Reading this as an avid Codex CLI user, some things make sense and reflect lessons learned along the way. However, the patterns also get stale fast as agents improve and may be counterproductive. One such pattern is context anxiety, which probably reflects a particular model more than a general problem, and is likely an issue that will go away over time.

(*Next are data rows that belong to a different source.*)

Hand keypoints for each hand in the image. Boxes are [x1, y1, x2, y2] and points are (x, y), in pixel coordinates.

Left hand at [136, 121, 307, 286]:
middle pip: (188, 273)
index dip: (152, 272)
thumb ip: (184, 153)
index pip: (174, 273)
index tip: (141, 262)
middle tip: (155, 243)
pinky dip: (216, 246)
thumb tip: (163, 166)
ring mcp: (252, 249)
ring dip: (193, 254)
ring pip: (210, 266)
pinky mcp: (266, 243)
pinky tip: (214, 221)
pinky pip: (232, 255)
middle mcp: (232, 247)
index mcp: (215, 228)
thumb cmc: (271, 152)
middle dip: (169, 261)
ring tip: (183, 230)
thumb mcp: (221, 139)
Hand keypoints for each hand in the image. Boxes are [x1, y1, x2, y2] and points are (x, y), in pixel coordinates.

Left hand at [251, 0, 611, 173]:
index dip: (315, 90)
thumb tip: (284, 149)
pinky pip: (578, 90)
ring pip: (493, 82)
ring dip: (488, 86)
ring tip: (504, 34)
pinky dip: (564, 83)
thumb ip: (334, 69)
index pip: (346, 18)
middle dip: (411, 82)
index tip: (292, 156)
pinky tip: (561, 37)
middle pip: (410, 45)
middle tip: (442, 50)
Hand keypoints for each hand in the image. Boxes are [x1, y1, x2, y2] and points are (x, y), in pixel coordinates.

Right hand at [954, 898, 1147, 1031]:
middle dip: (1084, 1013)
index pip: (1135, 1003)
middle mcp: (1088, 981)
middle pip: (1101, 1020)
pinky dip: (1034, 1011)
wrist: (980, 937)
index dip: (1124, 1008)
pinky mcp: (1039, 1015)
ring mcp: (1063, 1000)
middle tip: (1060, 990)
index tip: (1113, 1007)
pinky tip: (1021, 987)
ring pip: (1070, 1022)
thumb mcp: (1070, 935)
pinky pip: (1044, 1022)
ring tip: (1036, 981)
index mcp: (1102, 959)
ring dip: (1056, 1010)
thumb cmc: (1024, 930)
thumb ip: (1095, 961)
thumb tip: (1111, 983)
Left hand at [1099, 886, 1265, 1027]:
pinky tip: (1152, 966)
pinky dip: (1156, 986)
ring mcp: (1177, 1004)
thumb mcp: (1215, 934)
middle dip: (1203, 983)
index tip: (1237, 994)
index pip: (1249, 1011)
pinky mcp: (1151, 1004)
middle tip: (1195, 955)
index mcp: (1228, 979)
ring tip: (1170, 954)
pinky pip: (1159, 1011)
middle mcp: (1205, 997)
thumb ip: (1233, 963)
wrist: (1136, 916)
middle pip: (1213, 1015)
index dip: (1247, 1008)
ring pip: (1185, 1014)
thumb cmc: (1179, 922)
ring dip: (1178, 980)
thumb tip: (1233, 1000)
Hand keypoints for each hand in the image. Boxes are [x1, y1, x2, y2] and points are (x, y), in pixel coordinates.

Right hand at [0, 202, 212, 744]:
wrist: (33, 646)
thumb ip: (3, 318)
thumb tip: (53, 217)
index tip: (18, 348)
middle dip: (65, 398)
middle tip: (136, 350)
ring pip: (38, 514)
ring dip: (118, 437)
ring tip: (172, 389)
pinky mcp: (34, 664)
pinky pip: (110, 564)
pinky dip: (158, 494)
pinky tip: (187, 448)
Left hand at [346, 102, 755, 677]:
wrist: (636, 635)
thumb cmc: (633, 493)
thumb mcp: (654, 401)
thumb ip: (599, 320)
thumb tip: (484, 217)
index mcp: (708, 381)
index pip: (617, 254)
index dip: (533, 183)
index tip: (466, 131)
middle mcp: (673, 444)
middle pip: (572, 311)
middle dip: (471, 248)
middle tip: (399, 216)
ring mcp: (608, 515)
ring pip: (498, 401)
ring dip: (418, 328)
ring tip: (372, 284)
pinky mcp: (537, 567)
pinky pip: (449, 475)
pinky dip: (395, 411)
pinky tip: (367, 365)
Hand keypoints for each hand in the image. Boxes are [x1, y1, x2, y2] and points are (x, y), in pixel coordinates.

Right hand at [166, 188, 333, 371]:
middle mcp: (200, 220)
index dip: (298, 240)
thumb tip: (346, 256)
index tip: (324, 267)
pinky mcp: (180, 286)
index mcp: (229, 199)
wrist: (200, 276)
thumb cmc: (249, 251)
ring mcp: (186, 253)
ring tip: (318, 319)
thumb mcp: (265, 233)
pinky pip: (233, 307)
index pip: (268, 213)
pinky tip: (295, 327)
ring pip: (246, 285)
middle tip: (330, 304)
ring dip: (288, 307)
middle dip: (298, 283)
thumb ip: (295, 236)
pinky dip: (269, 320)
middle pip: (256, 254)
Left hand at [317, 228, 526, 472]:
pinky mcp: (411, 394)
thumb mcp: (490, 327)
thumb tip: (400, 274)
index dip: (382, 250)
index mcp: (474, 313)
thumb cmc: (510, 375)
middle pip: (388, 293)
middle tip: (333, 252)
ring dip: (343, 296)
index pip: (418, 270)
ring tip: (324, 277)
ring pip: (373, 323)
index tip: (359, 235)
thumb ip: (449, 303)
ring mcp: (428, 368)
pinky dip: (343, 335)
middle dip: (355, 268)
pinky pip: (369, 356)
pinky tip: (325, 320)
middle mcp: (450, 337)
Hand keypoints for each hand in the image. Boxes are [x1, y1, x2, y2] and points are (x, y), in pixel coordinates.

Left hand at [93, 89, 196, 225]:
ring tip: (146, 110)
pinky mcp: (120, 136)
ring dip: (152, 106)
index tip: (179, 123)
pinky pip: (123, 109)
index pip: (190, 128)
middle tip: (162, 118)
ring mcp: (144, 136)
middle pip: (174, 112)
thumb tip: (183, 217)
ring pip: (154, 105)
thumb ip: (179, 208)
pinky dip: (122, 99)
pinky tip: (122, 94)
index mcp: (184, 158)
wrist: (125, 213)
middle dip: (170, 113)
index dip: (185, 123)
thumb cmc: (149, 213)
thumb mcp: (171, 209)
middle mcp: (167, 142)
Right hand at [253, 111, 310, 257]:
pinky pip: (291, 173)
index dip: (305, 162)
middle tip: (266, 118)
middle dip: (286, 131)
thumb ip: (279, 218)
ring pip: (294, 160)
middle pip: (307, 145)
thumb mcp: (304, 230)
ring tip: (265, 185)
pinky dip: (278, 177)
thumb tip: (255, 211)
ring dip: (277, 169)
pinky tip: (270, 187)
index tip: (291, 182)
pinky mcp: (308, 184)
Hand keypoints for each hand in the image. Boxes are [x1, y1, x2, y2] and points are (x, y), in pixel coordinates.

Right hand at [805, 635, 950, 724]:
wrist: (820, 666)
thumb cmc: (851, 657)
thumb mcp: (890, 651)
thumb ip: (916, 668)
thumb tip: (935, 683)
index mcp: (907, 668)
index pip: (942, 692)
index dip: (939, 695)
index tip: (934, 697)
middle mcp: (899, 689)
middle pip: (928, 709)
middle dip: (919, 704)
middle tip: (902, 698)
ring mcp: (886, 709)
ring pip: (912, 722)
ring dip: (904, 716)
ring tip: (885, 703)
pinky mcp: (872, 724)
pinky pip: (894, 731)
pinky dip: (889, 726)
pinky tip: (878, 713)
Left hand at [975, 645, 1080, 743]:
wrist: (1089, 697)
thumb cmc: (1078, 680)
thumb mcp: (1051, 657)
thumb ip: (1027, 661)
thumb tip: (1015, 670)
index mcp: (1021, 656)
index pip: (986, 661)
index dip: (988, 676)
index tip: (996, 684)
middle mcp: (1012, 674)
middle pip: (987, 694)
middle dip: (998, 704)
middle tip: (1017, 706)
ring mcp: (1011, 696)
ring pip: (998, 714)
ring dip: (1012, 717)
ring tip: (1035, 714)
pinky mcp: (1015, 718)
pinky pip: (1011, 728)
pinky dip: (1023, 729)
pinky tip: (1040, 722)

There are certainly patterns that need to be learned, and relearned over time. Learning the patterns is sort of an anti-pattern, since it is the model that should be trained to alleviate its shortcomings rather than the human. Then again, a successful mindset over the last three years has been to treat models as another form of intelligence, not as human intelligence, by getting to know them and being mindful of their strengths and weaknesses. This is quite a demanding task in terms of communication, reflection, and perspective-taking, and it is understandable that this knowledge is being documented.

But models change over time. The strengths and weaknesses of yesterday’s models are not the same as today’s, and reasoning models have actually removed some capabilities. A simple example is giving a reasoning model with tools the task of inspecting logs. It will most likely grep and parse out smaller sections, and may also refuse an instruction to load the file into context to inspect it. The model then relies on its reasoning (system 2) rather than its intuitive (system 1) thinking.

This means that many of these patterns are temporary, and optimizing for them risks locking human behavior to quirks that may disappear or even reverse as models evolve. YMMV.

CjHuber•1mo ago
I have the theory that agents will improve a lot when trained on more recent training data. Like I‘ve had agents have context anxiety because they still think an average LLM context window is around 32k tokens. Also building agents with agents, letting them do prompt engineering etc, still is very unsatisfactory, they keep talking about GPT-3.5 or Gemini 1.5 and try to optimize the prompts for those old models, which of course was almost a totally different thing. So I‘m thinking if that‘s how they are thinking of themselves as well, maybe that artificially limits their agentic behavior too, because they just don’t know how much more capable they are than GPT-3.5
nkko•1mo ago
Strong point. I’m considering to tag patterns better and add stuff like “model/toolchain-specific,” and something like “last validated (month/year)” field. Things change fast and for example “Context anxiety” is likely less relevant and should be reframed that way (or retired).
blks•1mo ago
Because “strengths” of a model is based not on inherit characteristics, but on various user perception. It feels that model A is doing some thing better, same at it feels that your productive is high.
lunias•1mo ago
This is the real secret sauce right here: "score_7, score_8, score_9, watermark, paid_reward". Adding this to the end of all my prompts has unlocked response quality that I didn't think was possible! /s
nkko•1mo ago
Author here (nibzard). I started this back in May as a personal learning log. I agree with the skepticism about jargon and novelty. However, if something reads like overly complex common sense, that’s a bug, and I’d like to fix it. If you can point out 1–2 specific pages that feel sloppy or unactionable, I’ll rewrite them (or remove them). I’m also happy to add flags or improve the structure. Also, contributing new patterns would be grand. Of course, some or even all patterns are explicitly “emerging.”